The Prime Minister’s visit was only the first part of a longer effort. On Thursday, the Trump administration made two announcements, both of which drew condemnation from Chinese officials: the State Department announced a $1.4 billion dollar arms sale to Taiwan; and the Treasury announced sanctions against a Chinese bank, a Chinese shipping company, and two individuals for their close ties to North Korea’s nuclear program. Either of these actions alone would be enough to draw criticism from Chinese officials for U.S. interference in Chinese domestic issues. China’s embassy in Washington has already said the arms-sale ‘violated the consensus’ reached during the Trump-Xi meeting at Mar-a-Lago in April.
Finally, on Thursday and Friday, President Trump hosted the President of South Korea, Moon Jae-in. Trump’s meeting with Moon was the most complex element of Asia week—as Trump sought to begin the renegotiation of the Korea-U.S. Free Trade Agreement (KORUS FTA) while reaffirming the United States’ commitment to defend Korea from North Korean aggression and Chinese coercion—and it seems to have gone as well as could be expected. The lack of a joint statement between the two presidents is suggestive of the difficulty the two staffs had on reaching agreement in advance of the meetings (particularly when juxtaposed with the expansive U.S.-India joint statement following Monday’s meeting with Modi).
President Moon’s comments at CSIS on Friday evening following his meetings at the White House made clear that on key security issues regarding North Korea, he and President Trump were able to achieve a common perspective. Most notably, the expressed agreement between the two leaders that dialogue with North Korea is the initial goal—based on “optimal circumstances” that would have as one element North Korea freezing its nuclear program. Moon was clear, however, that dialogue for its own sake would not work. He stated that the purpose of any dialogue would be permanent dismantling of North Korea’s nuclear program. Both leaders’ agreement on that sequence and objective is an important achievement, and one that will enable the United States and South Korea to work togetherto reduce the risk of conflict in the region while working together to seek greater efforts from China and real commitment from North Korea.

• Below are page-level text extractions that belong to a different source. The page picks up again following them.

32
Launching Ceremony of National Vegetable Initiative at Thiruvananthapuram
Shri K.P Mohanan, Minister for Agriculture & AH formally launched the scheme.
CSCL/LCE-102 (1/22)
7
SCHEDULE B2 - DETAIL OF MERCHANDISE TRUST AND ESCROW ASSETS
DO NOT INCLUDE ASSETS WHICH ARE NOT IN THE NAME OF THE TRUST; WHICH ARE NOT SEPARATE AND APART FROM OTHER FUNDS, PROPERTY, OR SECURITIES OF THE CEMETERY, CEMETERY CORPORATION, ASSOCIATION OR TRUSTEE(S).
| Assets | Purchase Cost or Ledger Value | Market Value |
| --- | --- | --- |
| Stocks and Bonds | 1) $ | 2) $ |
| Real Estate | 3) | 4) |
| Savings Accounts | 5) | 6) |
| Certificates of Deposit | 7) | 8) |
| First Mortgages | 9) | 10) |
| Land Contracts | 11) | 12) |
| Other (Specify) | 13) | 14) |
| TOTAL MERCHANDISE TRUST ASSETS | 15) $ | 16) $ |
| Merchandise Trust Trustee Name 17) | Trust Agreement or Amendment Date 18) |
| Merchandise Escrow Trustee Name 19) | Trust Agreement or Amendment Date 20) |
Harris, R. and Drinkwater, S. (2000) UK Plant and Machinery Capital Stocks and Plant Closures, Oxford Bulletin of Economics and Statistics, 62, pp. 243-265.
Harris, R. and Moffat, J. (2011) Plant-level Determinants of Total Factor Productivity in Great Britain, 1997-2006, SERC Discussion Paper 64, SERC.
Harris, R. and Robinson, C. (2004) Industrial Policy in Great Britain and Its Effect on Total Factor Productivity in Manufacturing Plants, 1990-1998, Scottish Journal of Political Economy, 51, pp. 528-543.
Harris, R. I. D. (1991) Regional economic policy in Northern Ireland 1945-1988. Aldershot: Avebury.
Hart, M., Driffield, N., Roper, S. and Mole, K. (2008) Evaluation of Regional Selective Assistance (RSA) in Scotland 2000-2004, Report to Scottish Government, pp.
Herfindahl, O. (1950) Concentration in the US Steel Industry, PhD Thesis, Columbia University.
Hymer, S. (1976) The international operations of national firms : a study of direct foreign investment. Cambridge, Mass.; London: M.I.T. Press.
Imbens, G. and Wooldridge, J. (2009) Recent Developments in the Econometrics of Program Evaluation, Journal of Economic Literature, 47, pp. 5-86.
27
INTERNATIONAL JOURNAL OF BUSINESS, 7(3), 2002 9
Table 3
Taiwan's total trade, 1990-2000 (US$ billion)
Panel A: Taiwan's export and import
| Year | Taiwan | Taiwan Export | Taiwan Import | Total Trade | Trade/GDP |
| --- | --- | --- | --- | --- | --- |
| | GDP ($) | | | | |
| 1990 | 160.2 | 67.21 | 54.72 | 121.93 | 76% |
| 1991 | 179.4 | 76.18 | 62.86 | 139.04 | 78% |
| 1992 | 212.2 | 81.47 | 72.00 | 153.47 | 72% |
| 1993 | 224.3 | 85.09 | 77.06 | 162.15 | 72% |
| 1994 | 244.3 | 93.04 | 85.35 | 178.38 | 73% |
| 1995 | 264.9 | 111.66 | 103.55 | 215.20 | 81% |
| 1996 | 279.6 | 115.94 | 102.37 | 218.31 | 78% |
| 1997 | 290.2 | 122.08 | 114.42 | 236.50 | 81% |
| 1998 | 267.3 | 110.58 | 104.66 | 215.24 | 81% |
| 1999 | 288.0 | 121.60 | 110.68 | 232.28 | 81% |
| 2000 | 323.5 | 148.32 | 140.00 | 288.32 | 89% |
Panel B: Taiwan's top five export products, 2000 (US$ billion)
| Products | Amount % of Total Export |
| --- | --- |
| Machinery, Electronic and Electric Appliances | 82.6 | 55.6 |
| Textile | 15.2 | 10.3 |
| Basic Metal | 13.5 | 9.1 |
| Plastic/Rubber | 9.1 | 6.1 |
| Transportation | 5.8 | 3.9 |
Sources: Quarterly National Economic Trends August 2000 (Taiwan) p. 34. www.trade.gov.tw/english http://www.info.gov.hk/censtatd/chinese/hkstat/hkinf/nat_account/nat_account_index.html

Within a single week, the Trump administration signaled the strengthening of ties with a rising India, the continued importance of longstanding commitments such as the Taiwan Relations Act, its willingness to risk China’s criticism for defending U.S. interests and regional security in sanctioning organizations that give aid to North Korea’s nuclear program, and reaffirmed U.S. steadfastness in working with South Korea to defend itself. Though not a perfect week—announcing renegotiation of a trade agreement with a treaty ally under both nuclear threat and economic coercion for acts of self-defense does not contribute to regional security—on balance the administration demonstrated U.S. willingness to uphold U.S. interests and work with both allies and partners to make the region more secure.
John Schaus is a fellow with the International Security Program at the Center for Strategic and International Studies (CSIS) in Washington, D.C.